Eric rewrote and revised his essay over and over and over again. He wrestled with what little events meant to him, and worked hard to get each sentence just so. This sounds exactly like Eric. He was accepted to all eight schools to which he applied and graduated from the University of Washington’s Foster School of Business in 2017.
He’s 5 feet flat, with great eyesight, and super competitive. I’m 6’3’’ with failing eyesight, but I can’t let him outdo me. I’m the older cousin, I taught him everything. He follows me so he can brag how “I found it right where you were looking!” Lee and I are going for the same thing, the elusive “hoonie” that’ll be remembered for years to come.
Finding “baby teeth” excites his little sister Mia and I encourage her, but I’m going for the big stuff.
My extended family has spent a week “agate hunting” on the Oregon Coast for the past 20 years. We do many activities, but combing the beaches for these golden, milky rocks is more obsession than tradition.
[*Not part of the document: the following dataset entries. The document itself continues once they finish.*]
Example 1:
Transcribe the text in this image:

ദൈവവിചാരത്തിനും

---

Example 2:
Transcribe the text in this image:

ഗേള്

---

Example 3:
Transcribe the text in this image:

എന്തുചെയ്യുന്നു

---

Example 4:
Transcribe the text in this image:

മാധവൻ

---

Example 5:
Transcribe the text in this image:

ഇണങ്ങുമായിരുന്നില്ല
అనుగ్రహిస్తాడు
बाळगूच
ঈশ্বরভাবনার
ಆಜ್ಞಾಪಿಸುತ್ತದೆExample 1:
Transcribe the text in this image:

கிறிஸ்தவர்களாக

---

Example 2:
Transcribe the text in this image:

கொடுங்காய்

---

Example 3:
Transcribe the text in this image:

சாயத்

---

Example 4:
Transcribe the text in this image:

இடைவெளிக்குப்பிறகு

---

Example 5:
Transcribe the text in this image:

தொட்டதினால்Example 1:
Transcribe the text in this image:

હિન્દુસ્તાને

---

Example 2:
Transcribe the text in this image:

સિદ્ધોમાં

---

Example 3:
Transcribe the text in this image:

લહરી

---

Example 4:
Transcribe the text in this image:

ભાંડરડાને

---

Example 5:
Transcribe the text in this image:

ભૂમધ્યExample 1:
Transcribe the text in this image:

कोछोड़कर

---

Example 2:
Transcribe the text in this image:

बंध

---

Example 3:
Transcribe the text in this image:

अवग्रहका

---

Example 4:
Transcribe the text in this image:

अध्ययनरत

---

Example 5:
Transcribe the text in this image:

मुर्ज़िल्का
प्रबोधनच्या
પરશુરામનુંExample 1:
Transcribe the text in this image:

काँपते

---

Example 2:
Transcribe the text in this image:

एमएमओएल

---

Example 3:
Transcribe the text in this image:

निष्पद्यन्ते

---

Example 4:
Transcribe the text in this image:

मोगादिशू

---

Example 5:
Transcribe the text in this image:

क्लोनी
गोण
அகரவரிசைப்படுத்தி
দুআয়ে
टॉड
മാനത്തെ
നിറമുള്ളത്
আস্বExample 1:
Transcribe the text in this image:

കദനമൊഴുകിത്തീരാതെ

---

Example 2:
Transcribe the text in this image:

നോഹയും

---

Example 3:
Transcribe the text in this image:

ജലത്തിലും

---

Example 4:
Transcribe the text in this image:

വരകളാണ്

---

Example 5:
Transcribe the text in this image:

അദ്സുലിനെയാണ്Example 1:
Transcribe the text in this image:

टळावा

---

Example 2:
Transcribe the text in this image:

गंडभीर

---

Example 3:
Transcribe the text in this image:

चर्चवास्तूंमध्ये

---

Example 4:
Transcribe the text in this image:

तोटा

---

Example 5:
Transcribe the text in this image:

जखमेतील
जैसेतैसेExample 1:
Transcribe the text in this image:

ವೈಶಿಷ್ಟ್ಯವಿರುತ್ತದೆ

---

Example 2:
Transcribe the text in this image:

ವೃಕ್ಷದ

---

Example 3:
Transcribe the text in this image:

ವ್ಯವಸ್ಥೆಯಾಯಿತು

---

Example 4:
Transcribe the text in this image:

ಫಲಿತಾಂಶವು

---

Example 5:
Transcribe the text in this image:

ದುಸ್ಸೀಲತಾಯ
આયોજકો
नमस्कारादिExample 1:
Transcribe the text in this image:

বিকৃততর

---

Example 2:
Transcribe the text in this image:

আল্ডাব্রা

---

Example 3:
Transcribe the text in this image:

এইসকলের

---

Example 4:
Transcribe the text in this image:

Pacing slowly, eyes glued to the ground, we walk bent over like hunchbacks. Some dig through sand, others search the shoreline, and I wade into the water. I look for agates independently but we move together, feeling carefree breathing in the ocean air. Laughing with my family loosens me up and puts me at ease, taking my mind off the stresses of home. I’m never unhappy when I’m on the beach with my family.
We received bad news upon arriving at the beach two years ago. My grandpa needed wrist surgery and would stay home with Grandma. I was saddened by the news, but although they were gone I wasn’t going to let that ruin the trip. It was clear immediately the dynamics had changed. Instead of following my grandparents, I spent the time in suspended animation, finding excuses to be lazy. I’d always adopted my grandparents’ energetic spirit, but in their absence, I was counting the days until we left.
On the last night, I complained about having to make s’mores on the beach, a family tradition I had loved. My uncle said, “We have to do s’mores so grandma and grandpa know we had fun.” The irony that I made an effort to make it look like I had fun felt eerie, since it used to be effortlessly enjoyable. I didn’t know why going to the coast made me feel good, but without my grandparents I couldn’t feign enjoyment.
Mia always threw a fit when it was time to go home, but that year she was happy to leave.
I found just as many agates that year as any other, in fact, we had done everything the same as always. My grandparents were the only variable that was manipulated, and yet the results had completely changed.
People grow strong or weak by feeding off the energy of those around them, and when my grandparents were around me, I always had extra positive energy to absorb. I never recognized the confidence I gained from hearing their words of encouragement, reminding me they were once in my shoes and survived the same challenges I face. The opportunity to vent, listen, and reflect with my grandparents was therapeutic, and without that we were just looking for rocks.